Why illegal structure operation in const pointer?

Question

Why do I have to add & in cout clause while using const pointer. I'm in the code below. And if I don't add & clause it says illegal structure operation.

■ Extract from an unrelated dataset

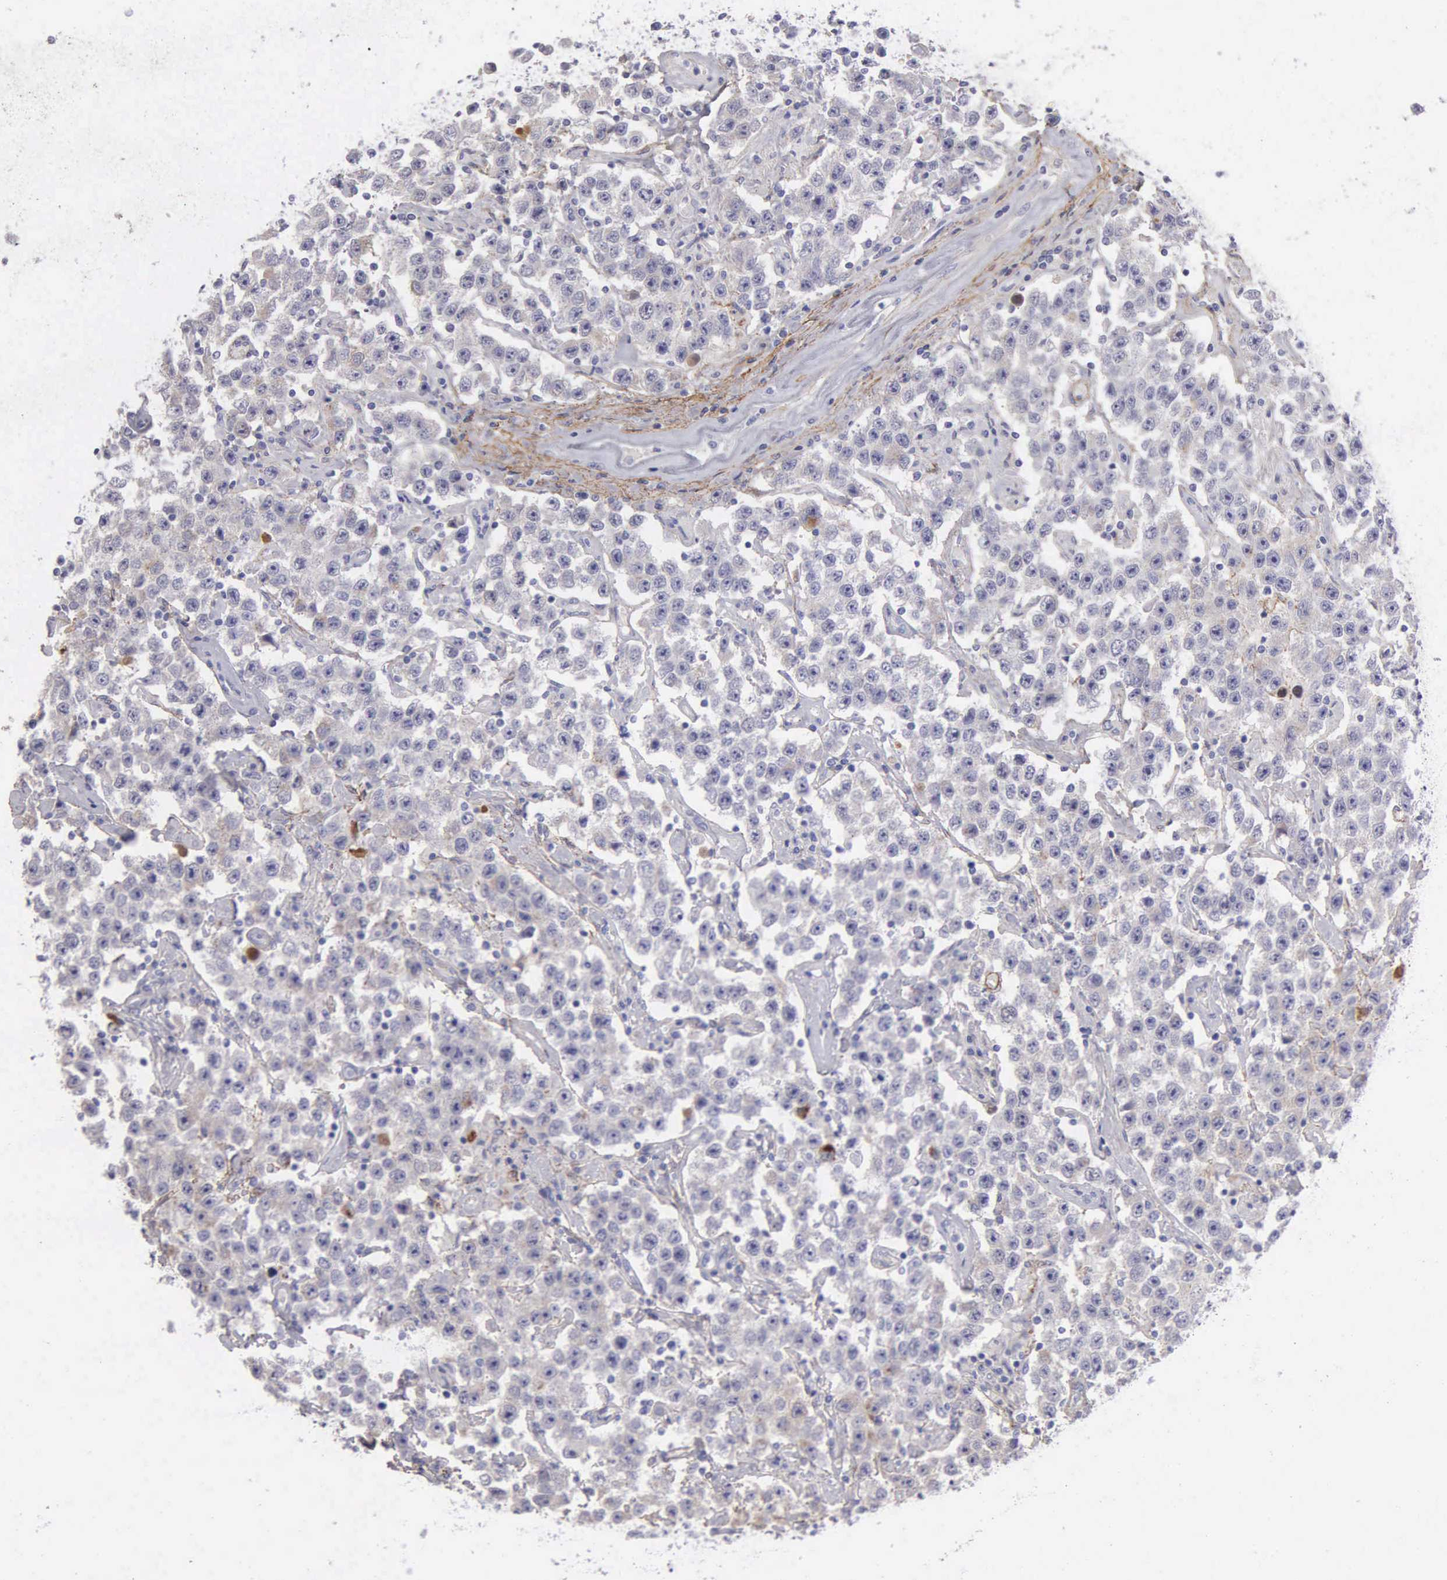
{"staining": {"intensity": "negative", "quantity": "none", "location": "none"}, "tissue": "testis cancer", "cell_type": "Tumor cells", "image_type": "cancer", "snomed": [{"axis": "morphology", "description": "Seminoma, NOS"}, {"axis": "topography", "description": "Testis"}], "caption": "A micrograph of human testis cancer (seminoma) is negative for staining in tumor cells. (Brightfield microscopy of DAB immunohistochemistry (IHC) at high magnification).", "gene": "FBLN5", "patient": {"sex": "male", "age": 52}}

int Marks [10]= {1, 2, 3, 4, 5, 6, 7, 8, 9, 0};
// Create a constant pointer to Marks array
const int* pMarks = Marks;
for (int i = 0, bytes = 0; i < 10; ++i, bytes += 4)
{
  cout <<  "Element " << i << ": " << pMarks <<" + ";
  cout <<  bytes << " bytes" << " = " << (pMarks + i) << endl; // that & is required before (pMarks + i)
}

I want my output would be something like this: stdout:

Element 0: 0x7fff1d26d6c0 + 0 bytes = 0x7fff1d26d6c0
Element 1: 0x7fff1d26d6c0 + 4 bytes = 0x7fff1d26d6c4
Element 2: 0x7fff1d26d6c0 + 8 bytes = 0x7fff1d26d6c8
Element 3: 0x7fff1d26d6c0 + 12 bytes = 0x7fff1d26d6cc
Element 4: 0x7fff1d26d6c0 + 16 bytes = 0x7fff1d26d6d0
Element 5: 0x7fff1d26d6c0 + 20 bytes = 0x7fff1d26d6d4
Element 6: 0x7fff1d26d6c0 + 24 bytes = 0x7fff1d26d6d8
Element 7: 0x7fff1d26d6c0 + 28 bytes = 0x7fff1d26d6dc
Element 8: 0x7fff1d26d6c0 + 32 bytes = 0x7fff1d26d6e0

Answer 1

What about

cout <<  bytes << " bytes" << " = " <<*(pMarks + i) << endl;

Otherwise you would be passing the address from pMarks + i.